::: Source passage

By the same token, an examination of African diasporic speculative fiction from the past century may shed new light on both the sf genre and the mainstream literary canon. In the past there has been little research in this area. Like dark matter, the contributions of black writers to the sf genre have not been directly observed or fully explored. For the most part, literary scholars and critics have limited their research largely to examinations of work by authors Samuel R. Delany and Octavia E. Butler, the two leading black writers in the genre. Currently there is a considerable body of scholarship dedicated to the work of these formidable authors, and there is room for yet more. However, both sf and mainstream scholarship have overlooked or ignored the contributions of less well known black writers. It is my sincere hope that Dark Matter will help shed light on the sf genre, that it will correct the misperception that black writers are recent to the field, and that it will encourage more talented writers to enter the genre.

::::::
::: Dataset entries

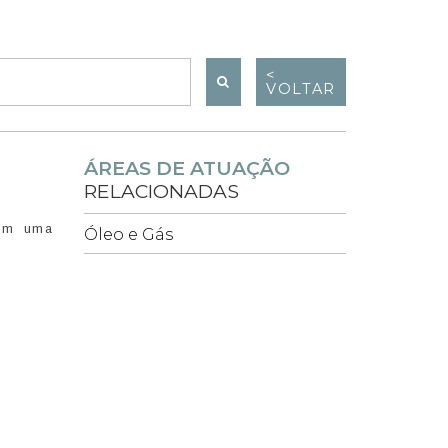
<
VOLTAR
ÁREAS DE ATUAÇÃO
RELACIONADAS
com uma
Óleo e Gás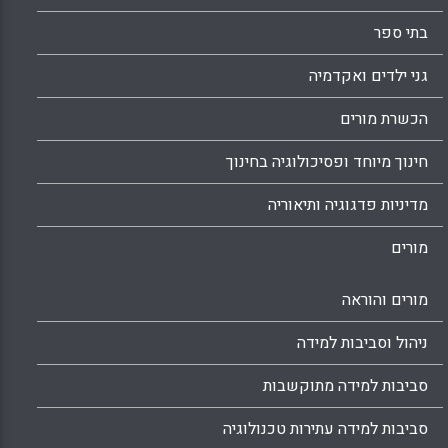
בתי ספר
גני ילדים ואקדמיה
הכשרת מורים
חינוך מיוחד ופסיכולוגיה בחינוך
מדיניות פדגוגיה ותיאוריה
מורים
מורים והוראה
ניהול וסביבות למידה
סביבות למידה מתוקשבות
סביבות למידה עתירות טכנולוגיה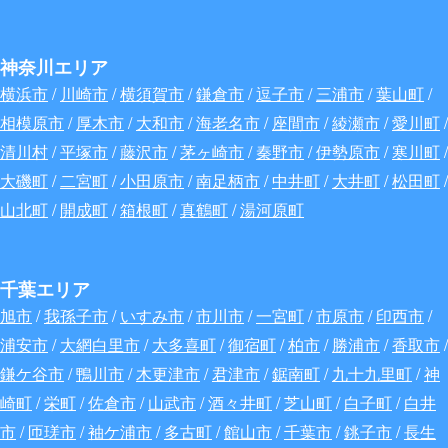
神奈川エリア
横浜市
/
川崎市
/
横須賀市
/
鎌倉市
/
逗子市
/
三浦市
/
葉山町
/
相模原市
/
厚木市
/
大和市
/
海老名市
/
座間市
/
綾瀬市
/
愛川町
/
清川村
/
平塚市
/
藤沢市
/
茅ヶ崎市
/
秦野市
/
伊勢原市
/
寒川町
/
大磯町
/
二宮町
/
小田原市
/
南足柄市
/
中井町
/
大井町
/
松田町
/
山北町
/
開成町
/
箱根町
/
真鶴町
/
湯河原町
千葉エリア
旭市
/
我孫子市
/
いすみ市
/
市川市
/
一宮町
/
市原市
/
印西市
/
浦安市
/
大網白里市
/
大多喜町
/
御宿町
/
柏市
/
勝浦市
/
香取市
/
鎌ケ谷市
/
鴨川市
/
木更津市
/
君津市
/
鋸南町
/
九十九里町
/
神
崎町
/
栄町
/
佐倉市
/
山武市
/
酒々井町
/
芝山町
/
白子町
/
白井
市
/
匝瑳市
/
袖ケ浦市
/
多古町
/
館山市
/
千葉市
/
銚子市
/
長生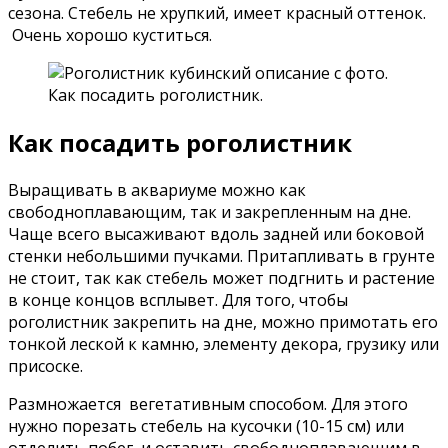
сезона. Стебель не хрупкий, имеет красный оттенок.
Очень хорошо куститься.
Как посадить роголистник
Выращивать в аквариуме можно как
свободноплавающим, так и закрепленным на дне.
Чаще всего высаживают вдоль задней или боковой
стенки небольшими пучками. Притапливать в грунте
не стоит, так как стебель может подгнить и растение
в конце концов всплывет. Для того, чтобы
роголистник закрепить на дне, можно примотать его
тонкой леской к камню, элементу декора, грузику или
присоске.
Размножается вегетативным способом. Для этого
нужно порезать стебель на кусочки (10-15 см) или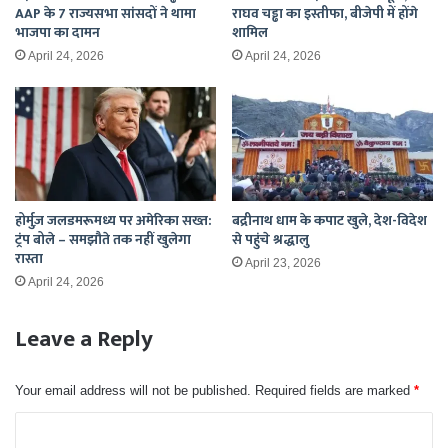
AAP के 7 राज्यसभा सांसदों ने थामा
राघव चड्ढा का इस्तीफा, बीजेपी में होंगे
भाजपा का दामन
शामिल
April 24, 2026
April 24, 2026
होर्मुज़ जलडमरूमध्य पर अमेरिका सख्त:
बद्रीनाथ धाम के कपाट खुले, देश-विदेश
ट्रंप बोले – समझौते तक नहीं खुलेगा
से पहुंचे श्रद्धालु
रास्ता
April 23, 2026
April 24, 2026
Leave a Reply
Your email address will not be published.
Required fields are marked
*
C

::::::

What is being asked:
Answer these questions about the passage on black writers in speculative fiction:
(a) To the work of which two authors have literary scholars and critics largely limited their research?
(b) To what does the passage compare the contributions of black writers to the sf genre?
(c) What misperception does the writer hope Dark Matter will correct?
Rely only on the passage about black writers in speculative fiction, not on the entries.

Problem solution:
(a) Samuel R. Delany and Octavia E. Butler
(b) Dark matter
(c) The misperception that black writers are recent to the field